Closing the SME funding gap in Australia

Closing the SME funding gap in Australia

Closing the SME funding gap in Australia

Australia, the fourth happiest country in the world, is a renowned destination for many reasons - the rugged island of Tasmania which boasts the cleanest air in the world, the breathtaking Great Barrier Reef, and of course, the charismatic people who reside there.

For all of these reasons and more, it’s no wonder that Australia is a hotspot for aspiring small business owners to set up shop and serve a very diverse crowd of people with a wide set of needs.

The fast pace at which dynamic cities such as Canberra, Melbourne and Sydney are currently moving at, helps explain why there are over two million small businesses in Australia.

Of course, easy and - more importantly - timely access to funding will always benefit growing small businesses.

In Australia, finding the right financial products remains a challenge. There is currently an $80 billion SME funding gap in Australia, making up part of the £3.98 trillion global SME funding gap, that exists today.

At tomato pay (formerly known as Fractal), our mission is to support small businesses to make better informed financial decisions, and to empower the banks to give their small business clients a better banking experience, and help close the SME funding gap. 

It was with great pleasure, that we accepted the Department of International Trade's (DIT) invite to attend the acclaimed SIBOS event in Sydney.

Throughout our visit we wanted to learn more about the Australian small business banking market, and to find out how fintechs, such as ourselves, can work within the Australian financial ecosystem.

tomato pay Chief Operating Officer, Peter Edenholm - pictured above speaking on a panel at SIBOS this year -said: “It’s very interesting to be exploring the Australian market as we are looking to expand our business in 2019. Our participation in the DIT Trade Mission has opened up a number of opportunities that we are actively pursuing.”

Here are some of the key takeaways from our time there.

Open Banking

Open Banking was a hot topic at SIBOS as it will create huge potential by opening up the SME financial management market.

Since the federal government accepted the recommendations made by a ‘Review’ into Open Banking, Australia are hoping to mimic the actions of the UK and successfully require banks to make their small business data available on credit and debit card, deposit and transaction accounts by July 1st 2019.

With permission, Open Banking will allow small businesses to direct their data to be sent to other banks, financial institutions and authorised organisations, making financial management a lot easier.

The Australian fintech scene is flourishing

It’s an exhilarating time to work in the Australian fintech industry - we met many global financial firms and banks excited to partner and work with innovative fintechs, such as ourselves. It’s encouraging to see so many established firms ready to embrace technological change in Australia.

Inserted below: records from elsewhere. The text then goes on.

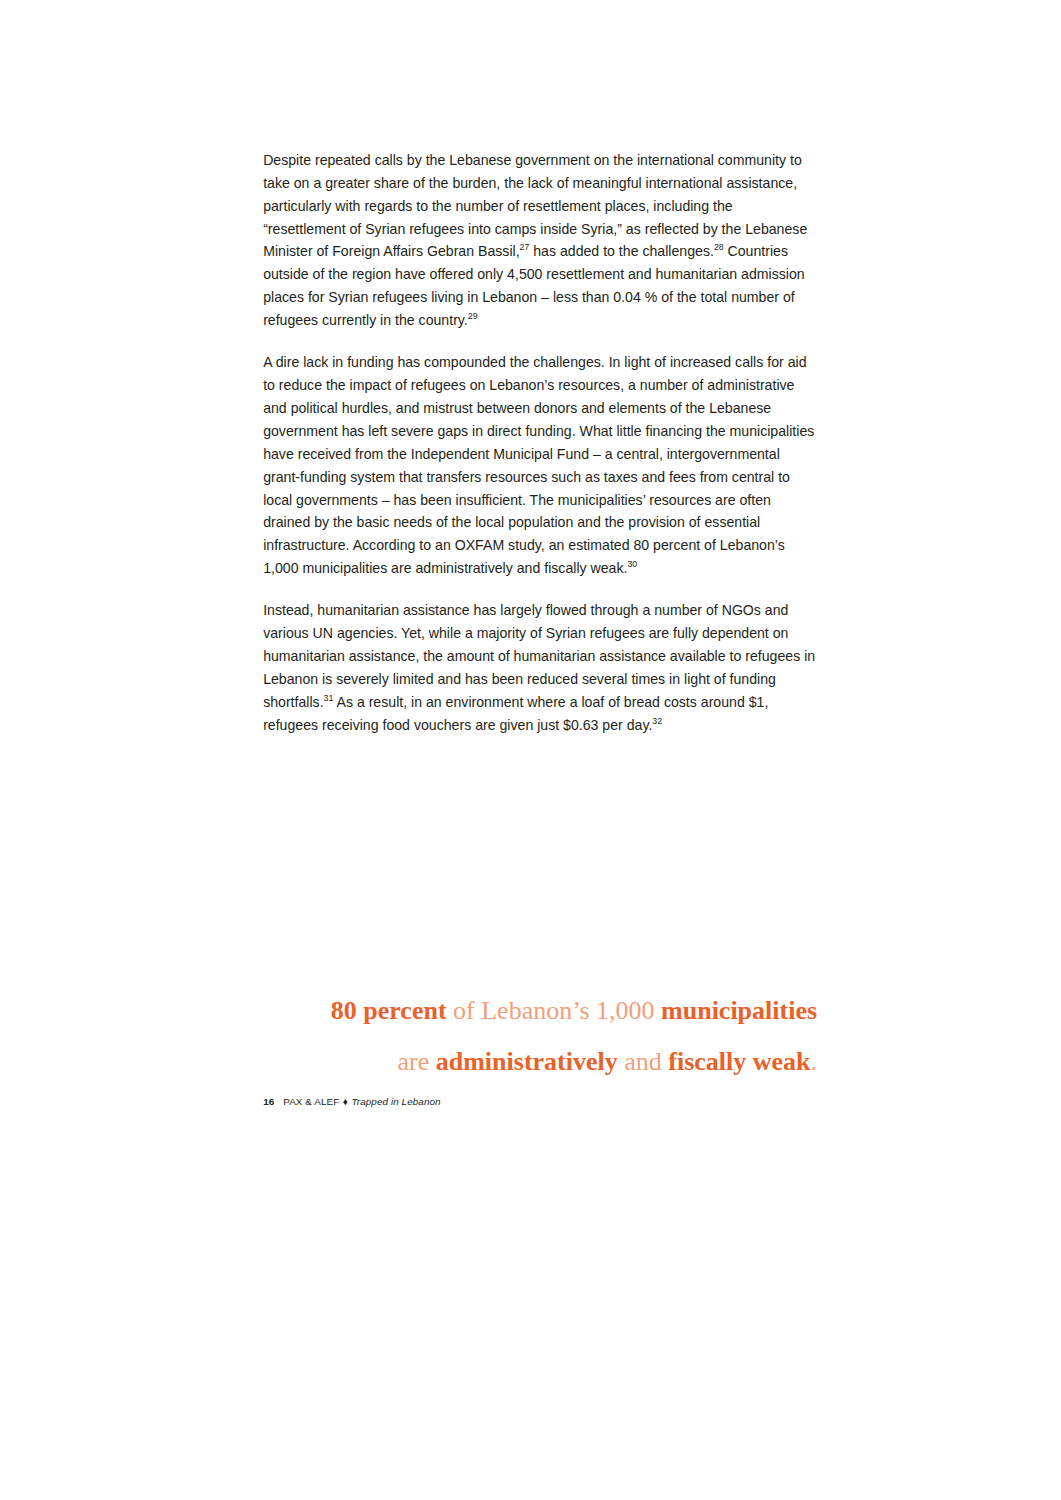Despite repeated calls by the Lebanese government on the international community to take on a greater share of the burden, the lack of meaningful international assistance, particularly with regards to the number of resettlement places, including the “resettlement of Syrian refugees into camps inside Syria,” as reflected by the Lebanese Minister of Foreign Affairs Gebran Bassil,27 has added to the challenges.28 Countries outside of the region have offered only 4,500 resettlement and humanitarian admission places for Syrian refugees living in Lebanon – less than 0.04 % of the total number of refugees currently in the country.29
A dire lack in funding has compounded the challenges. In light of increased calls for aid to reduce the impact of refugees on Lebanon’s resources, a number of administrative and political hurdles, and mistrust between donors and elements of the Lebanese government has left severe gaps in direct funding. What little financing the municipalities have received from the Independent Municipal Fund – a central, intergovernmental grant-funding system that transfers resources such as taxes and fees from central to local governments – has been insufficient. The municipalities’ resources are often drained by the basic needs of the local population and the provision of essential infrastructure. According to an OXFAM study, an estimated 80 percent of Lebanon’s 1,000 municipalities are administratively and fiscally weak.30
Instead, humanitarian assistance has largely flowed through a number of NGOs and various UN agencies. Yet, while a majority of Syrian refugees are fully dependent on humanitarian assistance, the amount of humanitarian assistance available to refugees in Lebanon is severely limited and has been reduced several times in light of funding shortfalls.31 As a result, in an environment where a loaf of bread costs around $1, refugees receiving food vouchers are given just $0.63 per day.32
80 percent of Lebanon’s 1,000 municipalities
are administratively and fiscally weak.
16 PAX & ALEF♦Trapped in Lebanon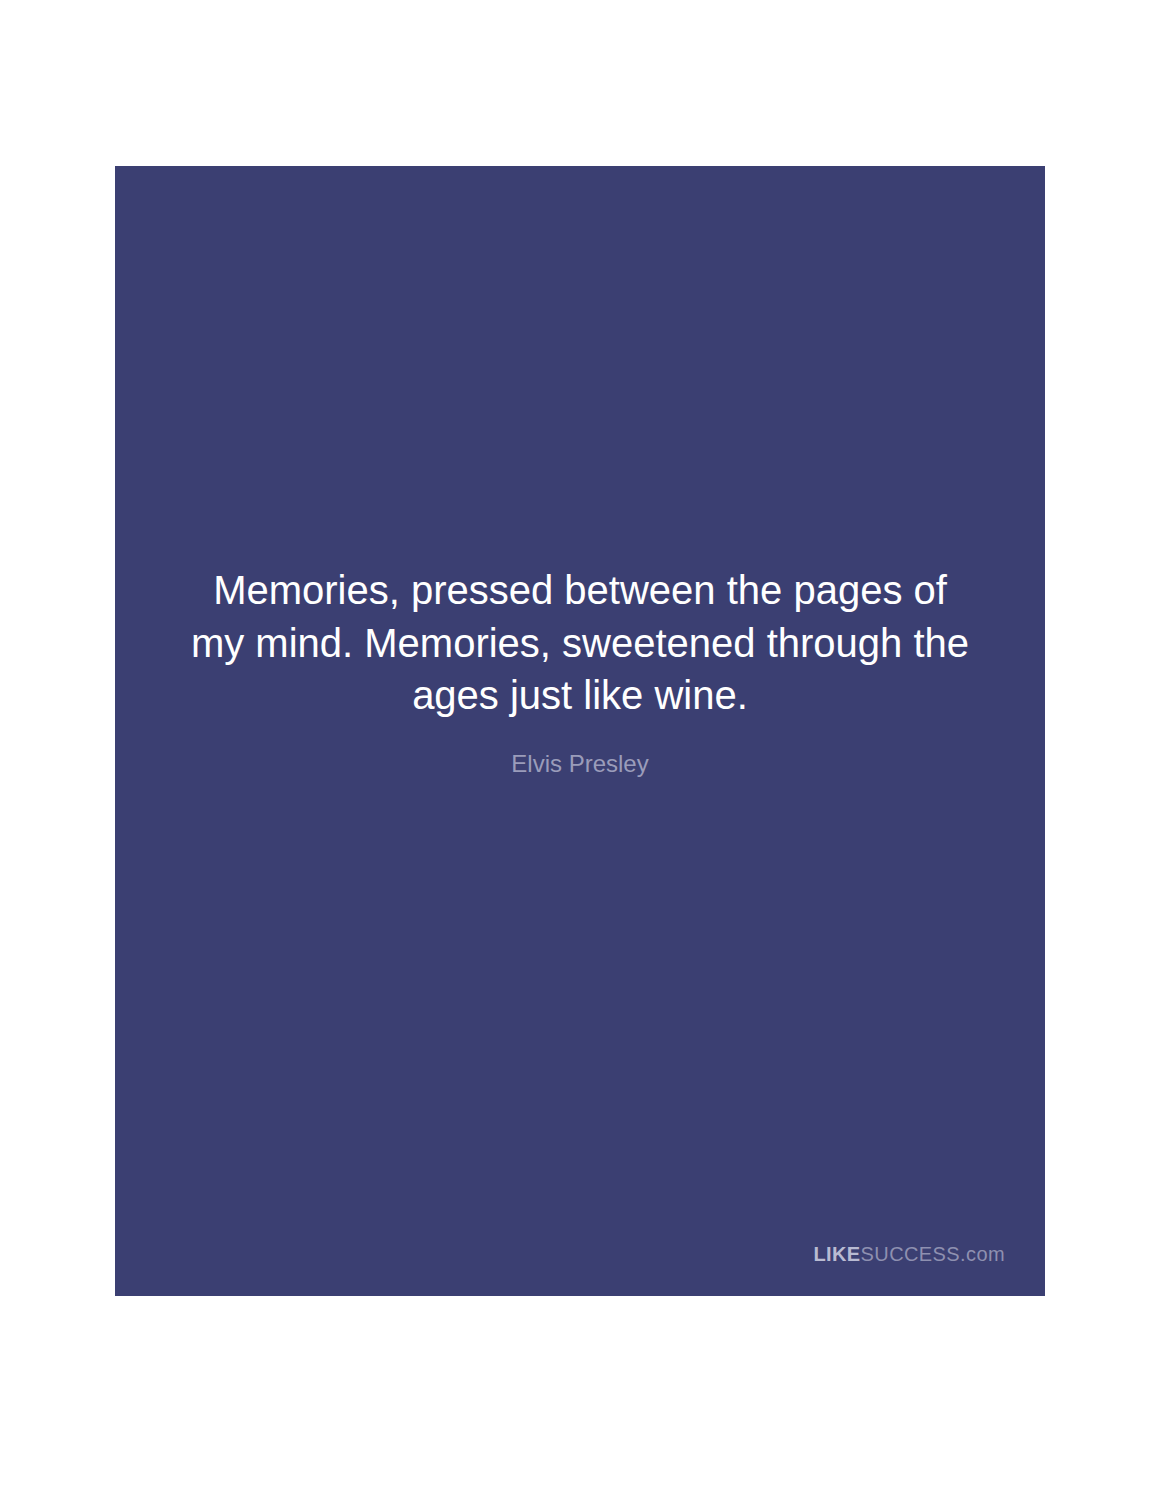Memories, pressed between the pages of my mind. Memories, sweetened through the ages just like wine.
Elvis Presley
LIKESUCCESS.com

The future of small business banking

The Commonwealth Bank of Australia (CBA), the National Australia Bank (NAB), the Australia and New Zealand Banking Group (ANZ), and Westpac currently hold around 95 percent market share of the entire Australian finance industry.

At SIBOS, there were many who agreed that the financial market is ready for newcomers to give small businesses more banking options, similar to what we are seeing in the UK with business banks, Tide and Revolut. There was a lot of excitement around the future of small business banking from the Australian regulators, fintechs, and the banks themselves.

Overall, the message this year at SIBOS was clear, everyone wants to start working towards improving the small business banking experience. 

Update: 1st February 2019

Open Banking legislation has been delayed in Australia. Comments below from the Innovation AUS publication.

Shadow digital economy spokesman Ed Husic said it was disappointing the legislation had not been introduced to Parliament in the end. “They couldn’t get their act together in a legislative sense. This was a bill they told us was really important, but it got tangled up in their inability to get their legislative priorities right,” Mr Husic told

It was surprising given they had made a big deal that they had wanted to bring the legislation in this year,” he said.

The Consumer Data Right bill, which facilitates the launch of Open Banking, is still yet to be introduced to Parliament, and with few sitting days left before a probable May election, it appears unlikely that it will be passed before a potential change in government.